Peso da Regua, Vila Real, Portugal, July 18, 2025 (Lusa) - The Douro Demarcated Region in northern Portugal will transform a total of 75,000 barrels of grape must into Port wine this harvest, 15,000 less than last year, the region’s interprofessional council decided on Friday.

The benefit (i.e. the amount of must that each producer can use for the production of Port) of 75,000 barrels (550 litres each) of must for the production of Port wine was the main result of the harvest statement approved today by the interprofessional council of the Douro and Port Wine Institute (IVDP), which met in Peso da Régua, in the region of Vila Real. Last year, the quantity was set at 90,000 barrels.

“This meeting resulted in a unanimous decision on the quantity of must to be allocated for the 2025 harvest, which was approved at 75,000 barrels,” said IVDP president Gilberto Igrejas.

For him, this figure represents, above all, “a sign of responsibility for the region".

“I believe that the conscious decision taken by the councillors was the right one, certainly taking into account the current global demand for wine,” said Gilberto Igrejas.

In addition to the president of the IVDP, who represents the State, the interprofessional council is composed of two vice-presidents and representatives of production and trade distributed across the two specialised sections (Porto and Douro).

“We started from very different positions, with production at 90,000 and us at 68,000, but I think it was good for the region that we managed to reach a unanimous decision that clearly demonstrates that we are united in our purpose of trying to reverse the difficult situation that the Douro region is currently experiencing,” said the vice-president appointed by the trade, António Filipe.

He explained that, in the case of trade, this figure is based on “the purchase intentions expressed by members and the need they felt to sell off the stocks of Port wine still in production from previous years".
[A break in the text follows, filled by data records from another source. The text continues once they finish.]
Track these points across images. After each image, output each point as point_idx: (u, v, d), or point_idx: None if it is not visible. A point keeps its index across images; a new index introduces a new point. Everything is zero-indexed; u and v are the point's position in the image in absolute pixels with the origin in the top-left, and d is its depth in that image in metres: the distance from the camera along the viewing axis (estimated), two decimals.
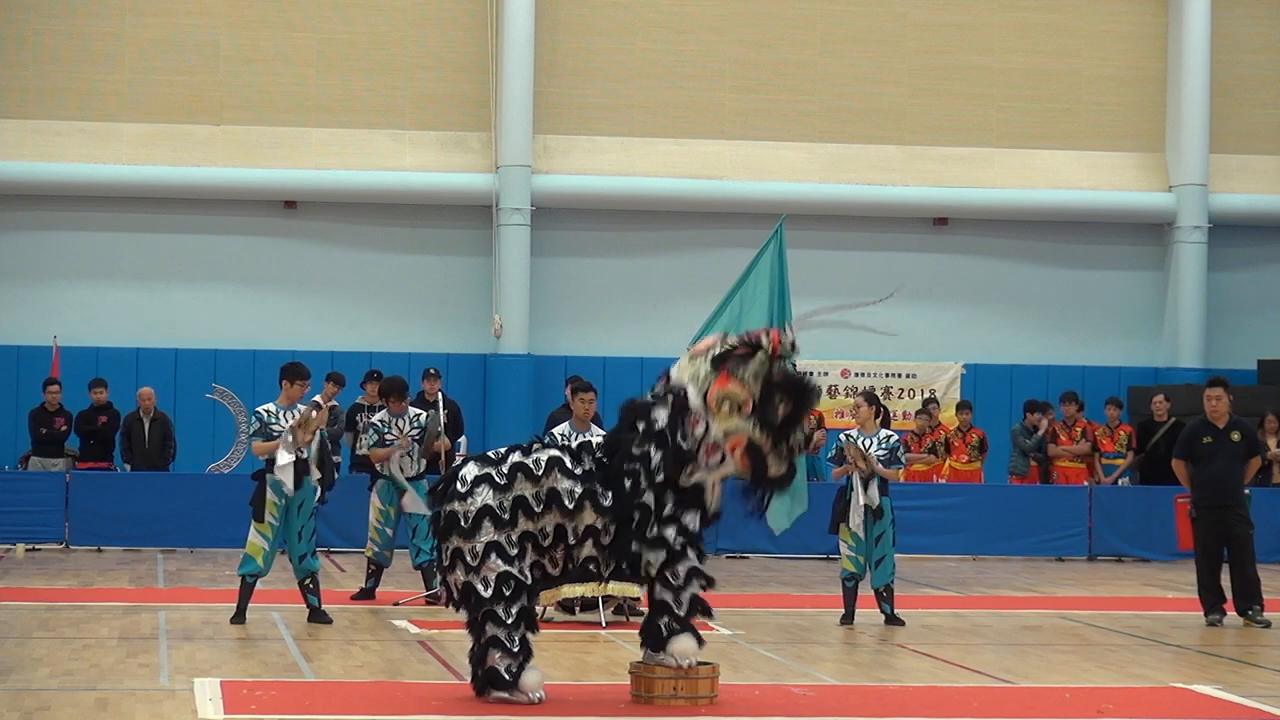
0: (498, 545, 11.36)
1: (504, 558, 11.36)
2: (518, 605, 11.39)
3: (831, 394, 28.05)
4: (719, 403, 11.53)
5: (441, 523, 11.54)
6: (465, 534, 11.39)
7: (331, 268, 27.85)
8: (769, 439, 11.58)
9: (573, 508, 11.45)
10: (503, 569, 11.35)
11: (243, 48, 27.61)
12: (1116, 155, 29.28)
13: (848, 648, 15.38)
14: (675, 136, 28.37)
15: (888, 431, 16.80)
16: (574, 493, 11.46)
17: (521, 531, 11.41)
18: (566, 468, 11.53)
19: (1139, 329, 29.38)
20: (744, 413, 11.56)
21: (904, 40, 28.83)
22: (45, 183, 27.16)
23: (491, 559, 11.35)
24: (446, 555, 11.52)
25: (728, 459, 11.55)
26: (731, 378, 11.58)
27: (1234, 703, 12.32)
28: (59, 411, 24.35)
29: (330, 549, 22.16)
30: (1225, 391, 17.36)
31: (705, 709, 11.49)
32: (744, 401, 11.56)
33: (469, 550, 11.37)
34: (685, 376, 11.70)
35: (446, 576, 11.57)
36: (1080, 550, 24.19)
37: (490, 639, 11.40)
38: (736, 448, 11.53)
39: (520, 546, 11.40)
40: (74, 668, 13.08)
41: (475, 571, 11.36)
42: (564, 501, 11.45)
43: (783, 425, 11.60)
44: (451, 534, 11.46)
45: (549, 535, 11.46)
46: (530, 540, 11.43)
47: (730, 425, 11.54)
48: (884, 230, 28.87)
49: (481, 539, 11.36)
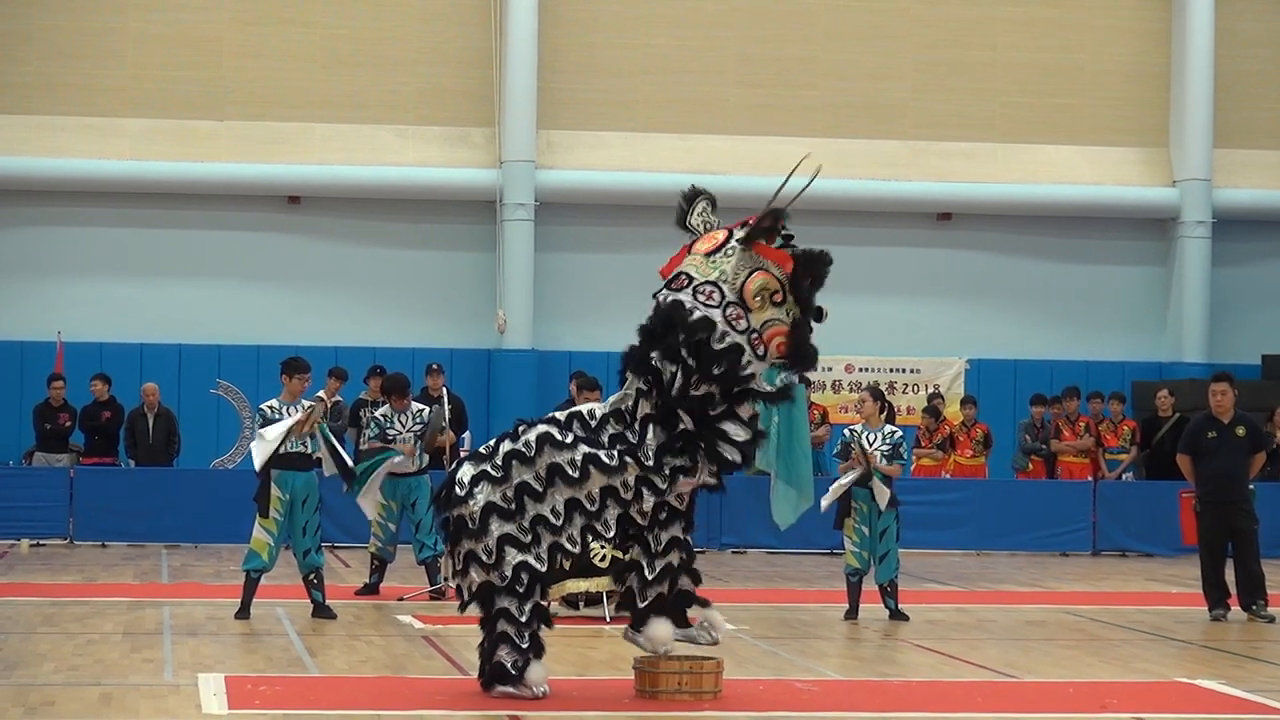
0: (510, 537, 11.30)
1: (518, 547, 11.29)
2: (531, 602, 11.32)
3: (836, 389, 28.05)
4: (755, 295, 11.48)
5: (450, 529, 11.49)
6: (474, 535, 11.32)
7: (335, 263, 27.85)
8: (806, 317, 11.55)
9: (578, 476, 11.38)
10: (519, 559, 11.28)
11: (246, 43, 27.62)
12: (1120, 150, 29.27)
13: (852, 643, 15.38)
14: (679, 132, 28.37)
15: (892, 427, 16.78)
16: (575, 461, 11.39)
17: (532, 517, 11.35)
18: (557, 440, 11.45)
19: (1143, 324, 29.38)
20: (776, 299, 11.52)
21: (907, 35, 28.82)
22: (49, 178, 27.16)
23: (506, 552, 11.30)
24: (459, 559, 11.44)
25: (769, 350, 11.49)
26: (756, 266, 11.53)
27: (1238, 697, 12.32)
28: (63, 407, 24.38)
29: (334, 544, 22.16)
30: (1230, 386, 17.36)
31: (709, 704, 11.48)
32: (776, 290, 11.53)
33: (482, 549, 11.31)
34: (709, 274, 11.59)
35: (461, 581, 11.49)
36: (1084, 545, 24.19)
37: (500, 635, 11.35)
38: (775, 336, 11.48)
39: (533, 533, 11.33)
40: (78, 663, 13.08)
41: (493, 569, 11.29)
42: (568, 473, 11.38)
43: (812, 298, 11.58)
44: (461, 538, 11.40)
45: (560, 513, 11.36)
46: (542, 524, 11.35)
47: (767, 315, 11.49)
48: (887, 225, 28.86)
49: (493, 535, 11.30)
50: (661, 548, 11.52)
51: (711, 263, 11.63)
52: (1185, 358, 28.76)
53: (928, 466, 24.98)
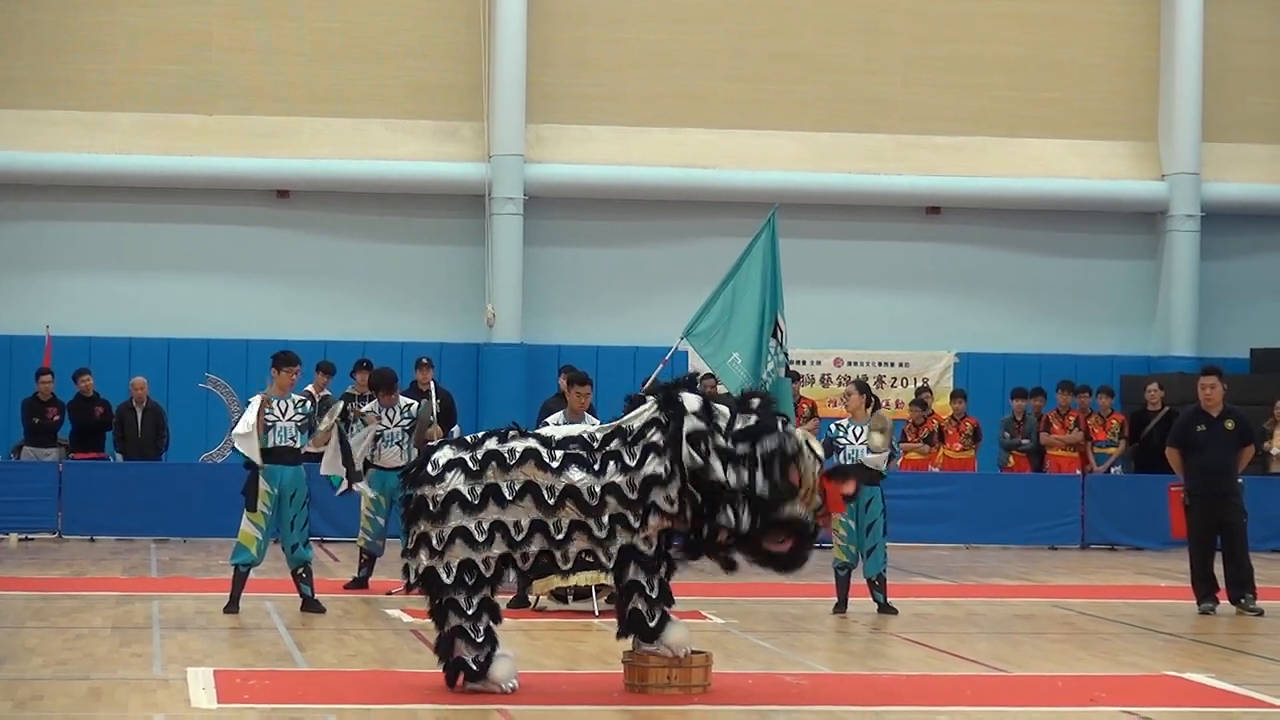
0: (465, 531, 11.27)
1: (470, 544, 11.26)
2: (479, 596, 11.31)
3: (825, 382, 28.06)
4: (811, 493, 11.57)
5: (411, 506, 11.45)
6: (433, 518, 11.30)
7: (324, 257, 27.84)
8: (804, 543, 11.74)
9: (552, 504, 11.32)
10: (466, 556, 11.26)
11: (235, 37, 27.60)
12: (1109, 144, 29.30)
13: (840, 636, 15.38)
14: (668, 126, 28.37)
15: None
16: (553, 489, 11.36)
17: (492, 520, 11.31)
18: (543, 461, 11.40)
19: (1132, 318, 29.40)
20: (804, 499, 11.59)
21: (896, 29, 28.83)
22: (37, 172, 27.12)
23: (457, 545, 11.27)
24: (412, 539, 11.43)
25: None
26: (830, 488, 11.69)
27: (1226, 691, 12.33)
28: (51, 401, 24.36)
29: (323, 538, 22.16)
30: (1219, 380, 17.38)
31: (699, 697, 11.48)
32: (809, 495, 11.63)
33: (435, 535, 11.30)
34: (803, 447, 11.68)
35: (410, 561, 11.45)
36: (1073, 539, 24.22)
37: (454, 629, 11.33)
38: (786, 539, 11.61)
39: (489, 535, 11.29)
40: (67, 657, 13.07)
41: (439, 556, 11.28)
42: (543, 496, 11.31)
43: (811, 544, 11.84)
44: (419, 518, 11.37)
45: (523, 530, 11.30)
46: (500, 530, 11.30)
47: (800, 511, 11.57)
48: (876, 219, 28.87)
49: (449, 524, 11.28)
50: (653, 562, 11.52)
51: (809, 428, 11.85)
52: (1174, 351, 28.79)
53: (914, 460, 24.99)
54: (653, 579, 11.45)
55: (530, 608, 16.10)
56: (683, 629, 11.60)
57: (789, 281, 17.65)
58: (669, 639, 11.50)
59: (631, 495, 11.32)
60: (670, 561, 11.59)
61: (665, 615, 11.51)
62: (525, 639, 14.12)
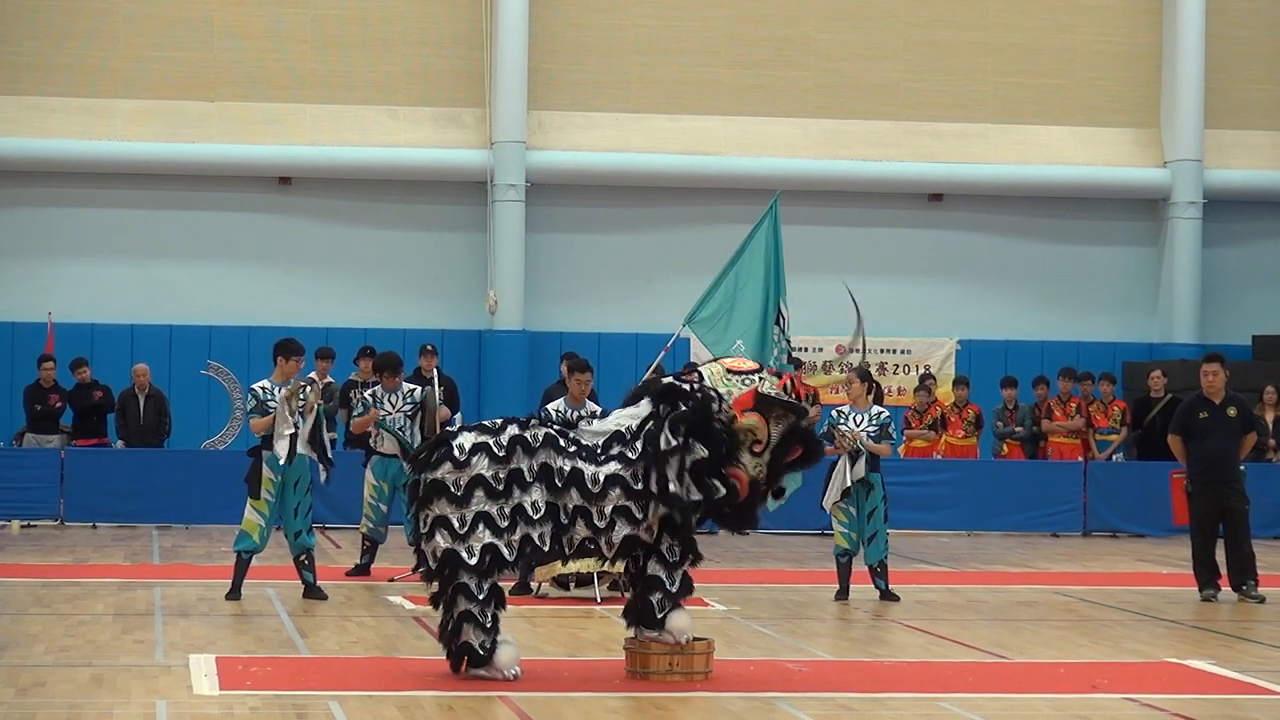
0: (488, 516, 11.29)
1: (493, 530, 11.29)
2: (490, 581, 11.34)
3: (827, 370, 28.06)
4: (741, 431, 11.52)
5: (424, 489, 11.40)
6: (457, 501, 11.29)
7: (326, 244, 27.83)
8: (767, 482, 11.62)
9: (561, 486, 11.37)
10: (489, 540, 11.28)
11: (237, 24, 27.56)
12: (1111, 131, 29.28)
13: (842, 623, 15.40)
14: (670, 112, 28.35)
15: (879, 408, 16.76)
16: (563, 471, 11.39)
17: (514, 505, 11.34)
18: (560, 445, 11.47)
19: (1134, 304, 29.39)
20: (755, 450, 11.55)
21: (899, 16, 28.80)
22: (39, 159, 27.10)
23: (480, 530, 11.29)
24: (426, 522, 11.38)
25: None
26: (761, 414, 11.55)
27: (1228, 677, 12.34)
28: (54, 388, 24.36)
29: (325, 525, 22.18)
30: (1222, 367, 17.38)
31: (700, 684, 11.50)
32: (761, 441, 11.55)
33: (457, 518, 11.29)
34: (718, 384, 11.64)
35: (425, 545, 11.41)
36: (1075, 526, 24.21)
37: (463, 614, 11.33)
38: (734, 477, 11.51)
39: (511, 519, 11.32)
40: (69, 644, 13.08)
41: (461, 540, 11.28)
42: (554, 479, 11.37)
43: (781, 470, 11.66)
44: (438, 500, 11.32)
45: (540, 509, 11.35)
46: (520, 514, 11.33)
47: (739, 454, 11.53)
48: (879, 206, 28.85)
49: (473, 508, 11.29)
50: (677, 557, 11.54)
51: (727, 379, 11.64)
52: (1176, 338, 28.78)
53: (919, 447, 24.99)
54: (674, 574, 11.51)
55: (533, 594, 16.12)
56: (685, 616, 11.63)
57: (791, 268, 17.66)
58: (671, 625, 11.53)
59: (638, 485, 11.36)
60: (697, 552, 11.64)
61: (676, 605, 11.55)
62: (528, 625, 14.14)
“It is a figure that we consider reasonable, above all it is a figure that has been agreed between the professions and which is also the result of a joint effort by producers and traders to find solutions for the region,” he stressed.

On the production side, Celeste Marques, who is also president of the regional council of winegrowers of Casa do Douro, spoke.
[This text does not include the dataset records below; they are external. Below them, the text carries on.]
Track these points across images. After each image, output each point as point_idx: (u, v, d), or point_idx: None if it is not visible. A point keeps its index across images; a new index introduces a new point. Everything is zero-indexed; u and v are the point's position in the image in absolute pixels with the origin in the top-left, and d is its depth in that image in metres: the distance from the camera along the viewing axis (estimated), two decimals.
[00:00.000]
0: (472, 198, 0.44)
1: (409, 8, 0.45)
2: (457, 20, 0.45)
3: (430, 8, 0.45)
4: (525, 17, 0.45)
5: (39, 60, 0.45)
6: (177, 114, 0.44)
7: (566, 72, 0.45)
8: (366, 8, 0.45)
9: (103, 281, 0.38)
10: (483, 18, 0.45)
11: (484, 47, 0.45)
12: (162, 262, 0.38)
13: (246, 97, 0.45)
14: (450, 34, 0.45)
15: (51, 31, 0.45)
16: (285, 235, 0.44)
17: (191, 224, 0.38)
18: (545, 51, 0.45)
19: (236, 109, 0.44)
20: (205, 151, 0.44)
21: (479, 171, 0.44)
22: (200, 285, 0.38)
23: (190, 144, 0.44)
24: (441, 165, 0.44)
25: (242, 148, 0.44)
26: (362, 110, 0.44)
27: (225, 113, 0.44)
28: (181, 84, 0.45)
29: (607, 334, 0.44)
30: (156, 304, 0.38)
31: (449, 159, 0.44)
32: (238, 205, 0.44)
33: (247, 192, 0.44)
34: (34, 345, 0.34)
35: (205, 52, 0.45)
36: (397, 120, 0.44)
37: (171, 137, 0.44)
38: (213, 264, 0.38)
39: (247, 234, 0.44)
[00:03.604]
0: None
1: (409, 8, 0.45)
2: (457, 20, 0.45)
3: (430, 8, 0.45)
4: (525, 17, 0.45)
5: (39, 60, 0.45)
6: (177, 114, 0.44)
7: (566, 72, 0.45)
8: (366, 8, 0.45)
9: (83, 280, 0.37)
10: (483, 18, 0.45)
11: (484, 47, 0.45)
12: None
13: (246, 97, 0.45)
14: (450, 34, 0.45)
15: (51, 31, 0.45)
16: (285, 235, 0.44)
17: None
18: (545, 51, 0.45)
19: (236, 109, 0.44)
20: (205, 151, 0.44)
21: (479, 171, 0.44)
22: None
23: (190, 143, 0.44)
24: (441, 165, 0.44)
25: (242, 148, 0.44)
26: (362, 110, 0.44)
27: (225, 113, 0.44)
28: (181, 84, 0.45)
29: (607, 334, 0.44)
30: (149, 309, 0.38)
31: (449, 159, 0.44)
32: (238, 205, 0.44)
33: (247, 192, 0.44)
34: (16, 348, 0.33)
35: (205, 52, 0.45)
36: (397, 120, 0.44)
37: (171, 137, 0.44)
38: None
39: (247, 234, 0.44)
“It was the best figure possible. We had a lot of negotiations, a lot of debate, many requests for solidarity, many indications that it is not only sustainability that is at stake, but also the survival of some winegrowers,” said the official, who added that the deal was “a little unyielding”.

Celeste Marques added that “a commitment was also made to purchase the barrels that were still in stock from last year,” i.e., the 8,500 barrels that are still in production from last year.

“And also the commitment of a working group to study regional brandy to be incorporated into Port wine,” she added.

In recent weeks, winegrowers have been calling for the previous year’s benefit of 90,000 barrels to be maintained.

Asked about the reaction to these measures, Celeste Marques assured that “all the work that has been done has been with the producers and their survival in mind”.

Each barrel of Port wine can correspond to an average of €1,000, which this year could amount to €75 million.

Last year, the IVDP interprofessional association set the benefit at 90,000 barrels (550 litres each), 14,000 less than in 2023 (104,000 barrels).

At today’s meeting, there was also talk of the measures contained in the Ministry of Agriculture and Sea’s action plan for the Douro, such as grapes for distilling, which is supported by both professions: production and trade.

“What we have are direct aid measures for winegrowers. So we are talking about aid, in principle, of around 50 cents per kilogramme,” said Gilberto Igrejas, referring to the measure that provides for the delivery of surplus grapes for distillation.

This year there could still be a drop in the harvest in the region of around 20%.

“We are talking about a harvest that will be poorer. And so the whole scenario has been built around this harvest,” added Gilberto Igrejas.